> [Data supplied]:
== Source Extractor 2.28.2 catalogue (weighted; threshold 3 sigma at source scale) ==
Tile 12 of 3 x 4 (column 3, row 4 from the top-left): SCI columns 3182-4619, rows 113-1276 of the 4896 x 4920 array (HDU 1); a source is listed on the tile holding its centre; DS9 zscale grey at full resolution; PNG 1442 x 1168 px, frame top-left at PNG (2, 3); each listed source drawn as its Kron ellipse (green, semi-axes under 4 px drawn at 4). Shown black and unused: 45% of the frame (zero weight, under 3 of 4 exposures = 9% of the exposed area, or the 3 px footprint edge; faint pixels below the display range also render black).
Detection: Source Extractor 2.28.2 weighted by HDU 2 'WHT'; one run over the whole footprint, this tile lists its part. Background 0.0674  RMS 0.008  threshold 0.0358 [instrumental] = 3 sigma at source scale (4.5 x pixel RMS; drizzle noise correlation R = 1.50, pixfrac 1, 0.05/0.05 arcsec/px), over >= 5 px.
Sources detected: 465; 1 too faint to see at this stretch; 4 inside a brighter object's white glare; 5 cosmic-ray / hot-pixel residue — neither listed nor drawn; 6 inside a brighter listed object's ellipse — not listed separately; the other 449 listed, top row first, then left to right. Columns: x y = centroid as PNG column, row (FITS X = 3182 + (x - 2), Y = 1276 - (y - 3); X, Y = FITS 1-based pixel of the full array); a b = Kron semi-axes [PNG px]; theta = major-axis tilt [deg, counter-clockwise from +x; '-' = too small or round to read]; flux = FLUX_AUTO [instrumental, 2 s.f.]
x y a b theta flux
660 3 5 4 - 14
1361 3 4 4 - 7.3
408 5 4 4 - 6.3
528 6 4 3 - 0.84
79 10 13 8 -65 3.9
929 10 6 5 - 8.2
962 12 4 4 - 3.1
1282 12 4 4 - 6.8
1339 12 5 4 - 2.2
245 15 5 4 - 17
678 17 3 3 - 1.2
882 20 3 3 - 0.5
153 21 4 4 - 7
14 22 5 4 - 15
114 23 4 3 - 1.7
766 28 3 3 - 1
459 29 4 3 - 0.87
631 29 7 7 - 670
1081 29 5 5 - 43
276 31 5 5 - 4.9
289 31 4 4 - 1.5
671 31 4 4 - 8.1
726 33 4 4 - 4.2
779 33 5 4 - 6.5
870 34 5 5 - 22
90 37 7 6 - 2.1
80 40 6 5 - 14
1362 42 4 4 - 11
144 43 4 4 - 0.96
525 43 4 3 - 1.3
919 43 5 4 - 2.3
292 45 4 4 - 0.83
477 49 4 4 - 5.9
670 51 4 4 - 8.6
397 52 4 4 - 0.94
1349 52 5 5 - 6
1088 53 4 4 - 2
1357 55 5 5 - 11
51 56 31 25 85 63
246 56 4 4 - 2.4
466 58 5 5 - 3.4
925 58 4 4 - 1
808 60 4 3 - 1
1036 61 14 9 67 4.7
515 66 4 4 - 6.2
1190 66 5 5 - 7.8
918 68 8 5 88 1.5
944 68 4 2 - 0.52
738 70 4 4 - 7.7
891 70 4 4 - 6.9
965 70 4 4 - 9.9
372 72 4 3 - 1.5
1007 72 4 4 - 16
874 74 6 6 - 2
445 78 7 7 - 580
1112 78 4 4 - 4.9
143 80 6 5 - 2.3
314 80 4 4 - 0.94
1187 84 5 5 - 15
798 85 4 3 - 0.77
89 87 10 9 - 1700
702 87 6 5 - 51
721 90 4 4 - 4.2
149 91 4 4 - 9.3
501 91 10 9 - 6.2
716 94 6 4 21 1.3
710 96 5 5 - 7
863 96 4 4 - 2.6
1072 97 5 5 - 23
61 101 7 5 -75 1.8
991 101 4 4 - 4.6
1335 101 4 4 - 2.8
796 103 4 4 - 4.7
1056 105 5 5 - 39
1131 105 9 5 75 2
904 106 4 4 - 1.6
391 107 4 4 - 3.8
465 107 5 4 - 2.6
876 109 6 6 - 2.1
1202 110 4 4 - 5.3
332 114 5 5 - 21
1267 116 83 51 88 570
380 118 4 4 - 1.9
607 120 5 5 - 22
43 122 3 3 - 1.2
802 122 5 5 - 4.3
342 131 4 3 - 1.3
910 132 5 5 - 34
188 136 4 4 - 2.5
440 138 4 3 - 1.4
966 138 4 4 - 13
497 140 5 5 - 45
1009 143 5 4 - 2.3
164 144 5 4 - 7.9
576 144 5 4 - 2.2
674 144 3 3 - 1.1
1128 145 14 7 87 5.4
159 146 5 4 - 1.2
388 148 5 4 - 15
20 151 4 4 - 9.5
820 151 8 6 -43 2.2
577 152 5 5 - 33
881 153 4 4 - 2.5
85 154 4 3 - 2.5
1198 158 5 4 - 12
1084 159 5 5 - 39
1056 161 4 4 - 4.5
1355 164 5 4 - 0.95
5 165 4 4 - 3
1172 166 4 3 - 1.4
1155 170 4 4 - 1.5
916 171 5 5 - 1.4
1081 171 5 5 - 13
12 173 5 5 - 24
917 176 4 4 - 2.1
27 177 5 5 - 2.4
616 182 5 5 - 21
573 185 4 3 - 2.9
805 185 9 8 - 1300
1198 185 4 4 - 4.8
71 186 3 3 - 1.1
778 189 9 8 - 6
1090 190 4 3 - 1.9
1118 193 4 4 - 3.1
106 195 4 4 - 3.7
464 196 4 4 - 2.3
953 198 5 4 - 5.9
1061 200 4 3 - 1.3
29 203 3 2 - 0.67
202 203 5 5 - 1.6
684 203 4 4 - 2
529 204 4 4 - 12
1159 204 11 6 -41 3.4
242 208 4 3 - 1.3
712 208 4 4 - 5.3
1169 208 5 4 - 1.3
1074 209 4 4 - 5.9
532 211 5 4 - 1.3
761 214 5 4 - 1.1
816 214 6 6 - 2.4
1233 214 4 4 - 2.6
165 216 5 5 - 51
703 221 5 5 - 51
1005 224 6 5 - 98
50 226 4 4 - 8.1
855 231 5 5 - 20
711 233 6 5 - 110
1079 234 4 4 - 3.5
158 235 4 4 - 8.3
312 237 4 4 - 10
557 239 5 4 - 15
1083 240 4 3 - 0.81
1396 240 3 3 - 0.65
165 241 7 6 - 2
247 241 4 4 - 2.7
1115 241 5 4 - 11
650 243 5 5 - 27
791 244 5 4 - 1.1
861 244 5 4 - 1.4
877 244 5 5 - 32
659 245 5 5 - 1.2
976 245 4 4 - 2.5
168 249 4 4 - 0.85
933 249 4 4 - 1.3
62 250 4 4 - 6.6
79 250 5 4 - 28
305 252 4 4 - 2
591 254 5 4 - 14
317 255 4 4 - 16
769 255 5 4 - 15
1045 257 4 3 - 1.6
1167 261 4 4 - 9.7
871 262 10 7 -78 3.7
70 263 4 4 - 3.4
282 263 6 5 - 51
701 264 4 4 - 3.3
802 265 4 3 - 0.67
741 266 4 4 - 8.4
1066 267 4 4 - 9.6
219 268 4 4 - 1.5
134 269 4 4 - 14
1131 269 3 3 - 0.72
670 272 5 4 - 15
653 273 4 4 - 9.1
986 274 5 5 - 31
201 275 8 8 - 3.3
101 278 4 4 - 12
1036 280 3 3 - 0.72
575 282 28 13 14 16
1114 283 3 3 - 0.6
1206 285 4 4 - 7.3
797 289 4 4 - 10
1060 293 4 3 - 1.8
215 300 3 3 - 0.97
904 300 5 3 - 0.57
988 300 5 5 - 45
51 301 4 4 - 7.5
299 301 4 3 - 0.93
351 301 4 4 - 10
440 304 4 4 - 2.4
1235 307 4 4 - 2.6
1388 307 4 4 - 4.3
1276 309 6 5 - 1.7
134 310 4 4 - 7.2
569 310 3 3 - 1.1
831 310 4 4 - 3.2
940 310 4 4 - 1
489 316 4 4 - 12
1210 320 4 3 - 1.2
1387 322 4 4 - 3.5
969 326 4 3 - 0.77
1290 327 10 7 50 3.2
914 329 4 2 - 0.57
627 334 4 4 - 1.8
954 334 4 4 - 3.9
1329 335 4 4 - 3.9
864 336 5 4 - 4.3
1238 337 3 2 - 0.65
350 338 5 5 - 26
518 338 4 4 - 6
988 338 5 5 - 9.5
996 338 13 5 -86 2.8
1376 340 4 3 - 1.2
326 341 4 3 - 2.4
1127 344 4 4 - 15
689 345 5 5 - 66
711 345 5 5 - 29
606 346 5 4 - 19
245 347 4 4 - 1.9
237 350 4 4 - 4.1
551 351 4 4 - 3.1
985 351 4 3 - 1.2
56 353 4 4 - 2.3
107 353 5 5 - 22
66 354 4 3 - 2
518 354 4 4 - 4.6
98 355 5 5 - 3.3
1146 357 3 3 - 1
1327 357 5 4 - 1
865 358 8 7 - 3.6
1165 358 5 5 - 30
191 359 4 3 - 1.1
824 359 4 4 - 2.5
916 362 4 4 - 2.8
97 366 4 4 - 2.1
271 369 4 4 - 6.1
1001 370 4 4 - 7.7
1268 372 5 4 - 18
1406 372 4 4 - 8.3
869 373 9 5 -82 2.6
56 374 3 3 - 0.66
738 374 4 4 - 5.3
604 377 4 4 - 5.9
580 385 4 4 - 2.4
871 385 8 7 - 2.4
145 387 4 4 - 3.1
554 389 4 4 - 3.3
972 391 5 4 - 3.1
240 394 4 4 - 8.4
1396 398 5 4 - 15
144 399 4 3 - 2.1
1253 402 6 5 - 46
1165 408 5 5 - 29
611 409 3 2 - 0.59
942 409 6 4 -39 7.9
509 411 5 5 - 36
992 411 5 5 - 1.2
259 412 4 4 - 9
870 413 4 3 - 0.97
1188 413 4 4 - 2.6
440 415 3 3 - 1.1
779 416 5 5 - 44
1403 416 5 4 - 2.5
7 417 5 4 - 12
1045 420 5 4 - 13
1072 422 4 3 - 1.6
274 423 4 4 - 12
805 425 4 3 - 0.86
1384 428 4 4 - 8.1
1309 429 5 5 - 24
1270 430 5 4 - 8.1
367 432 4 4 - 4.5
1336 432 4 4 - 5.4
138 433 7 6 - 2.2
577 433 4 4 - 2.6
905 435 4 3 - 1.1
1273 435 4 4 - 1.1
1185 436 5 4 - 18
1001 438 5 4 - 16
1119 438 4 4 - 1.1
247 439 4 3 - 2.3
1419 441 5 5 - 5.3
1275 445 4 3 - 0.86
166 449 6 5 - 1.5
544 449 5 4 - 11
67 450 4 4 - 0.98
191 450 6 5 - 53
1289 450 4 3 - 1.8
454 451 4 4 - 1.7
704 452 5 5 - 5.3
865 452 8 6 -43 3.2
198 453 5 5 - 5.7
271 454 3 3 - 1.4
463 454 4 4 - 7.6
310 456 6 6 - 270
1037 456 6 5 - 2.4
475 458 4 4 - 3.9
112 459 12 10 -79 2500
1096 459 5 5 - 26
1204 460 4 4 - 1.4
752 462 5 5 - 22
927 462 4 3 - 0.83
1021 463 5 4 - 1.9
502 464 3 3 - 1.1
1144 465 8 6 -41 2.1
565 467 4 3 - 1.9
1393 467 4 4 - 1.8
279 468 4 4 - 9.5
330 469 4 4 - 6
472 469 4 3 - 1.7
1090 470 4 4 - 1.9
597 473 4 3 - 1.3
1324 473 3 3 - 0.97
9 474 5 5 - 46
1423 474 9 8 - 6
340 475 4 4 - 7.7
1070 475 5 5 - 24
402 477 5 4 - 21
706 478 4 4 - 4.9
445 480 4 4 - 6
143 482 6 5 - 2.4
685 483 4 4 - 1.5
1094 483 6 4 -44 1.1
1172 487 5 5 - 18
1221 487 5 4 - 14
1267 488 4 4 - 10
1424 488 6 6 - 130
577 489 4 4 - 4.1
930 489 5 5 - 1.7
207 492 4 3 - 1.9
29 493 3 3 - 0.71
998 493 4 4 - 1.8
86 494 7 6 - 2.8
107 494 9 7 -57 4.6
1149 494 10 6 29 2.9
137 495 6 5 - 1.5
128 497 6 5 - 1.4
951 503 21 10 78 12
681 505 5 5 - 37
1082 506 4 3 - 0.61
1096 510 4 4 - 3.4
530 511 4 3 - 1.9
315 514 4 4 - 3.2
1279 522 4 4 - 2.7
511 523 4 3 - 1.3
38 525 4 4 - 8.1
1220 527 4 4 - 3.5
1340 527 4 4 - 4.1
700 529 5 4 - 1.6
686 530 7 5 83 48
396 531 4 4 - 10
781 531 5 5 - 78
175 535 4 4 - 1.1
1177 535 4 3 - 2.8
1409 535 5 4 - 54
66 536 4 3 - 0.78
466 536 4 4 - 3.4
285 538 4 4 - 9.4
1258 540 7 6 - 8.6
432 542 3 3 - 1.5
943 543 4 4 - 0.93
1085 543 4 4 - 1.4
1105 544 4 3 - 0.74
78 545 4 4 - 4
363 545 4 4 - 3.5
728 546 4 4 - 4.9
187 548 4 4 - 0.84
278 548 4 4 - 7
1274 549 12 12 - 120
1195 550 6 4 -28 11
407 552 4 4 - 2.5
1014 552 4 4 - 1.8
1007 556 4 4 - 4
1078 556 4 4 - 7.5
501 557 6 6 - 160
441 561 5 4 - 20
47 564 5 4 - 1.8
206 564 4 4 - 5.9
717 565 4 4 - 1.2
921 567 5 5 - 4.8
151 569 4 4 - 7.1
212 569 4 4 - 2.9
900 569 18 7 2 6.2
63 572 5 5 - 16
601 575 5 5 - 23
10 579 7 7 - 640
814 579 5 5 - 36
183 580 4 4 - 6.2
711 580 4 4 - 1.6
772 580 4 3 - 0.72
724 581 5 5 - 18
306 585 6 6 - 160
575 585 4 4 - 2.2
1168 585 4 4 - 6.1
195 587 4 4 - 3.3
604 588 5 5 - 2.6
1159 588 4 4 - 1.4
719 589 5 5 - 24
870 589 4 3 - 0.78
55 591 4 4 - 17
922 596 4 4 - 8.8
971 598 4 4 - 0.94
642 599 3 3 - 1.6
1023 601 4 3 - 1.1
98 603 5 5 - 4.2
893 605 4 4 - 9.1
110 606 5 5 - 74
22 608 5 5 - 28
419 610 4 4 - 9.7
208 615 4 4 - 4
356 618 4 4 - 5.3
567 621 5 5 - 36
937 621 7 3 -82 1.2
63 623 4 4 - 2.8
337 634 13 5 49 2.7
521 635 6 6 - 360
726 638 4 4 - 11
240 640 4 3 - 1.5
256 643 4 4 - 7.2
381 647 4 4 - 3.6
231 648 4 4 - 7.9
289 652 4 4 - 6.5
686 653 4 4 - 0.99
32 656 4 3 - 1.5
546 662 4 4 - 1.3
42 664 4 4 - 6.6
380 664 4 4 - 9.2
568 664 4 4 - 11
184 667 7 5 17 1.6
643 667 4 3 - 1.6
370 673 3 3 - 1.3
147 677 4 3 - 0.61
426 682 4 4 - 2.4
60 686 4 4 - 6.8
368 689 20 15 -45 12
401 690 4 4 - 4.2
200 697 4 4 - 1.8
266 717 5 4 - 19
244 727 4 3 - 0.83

> [What is required]: Please count the lines of the listing above that contain the word "array", and give only that number.

> [Complete answer]: 2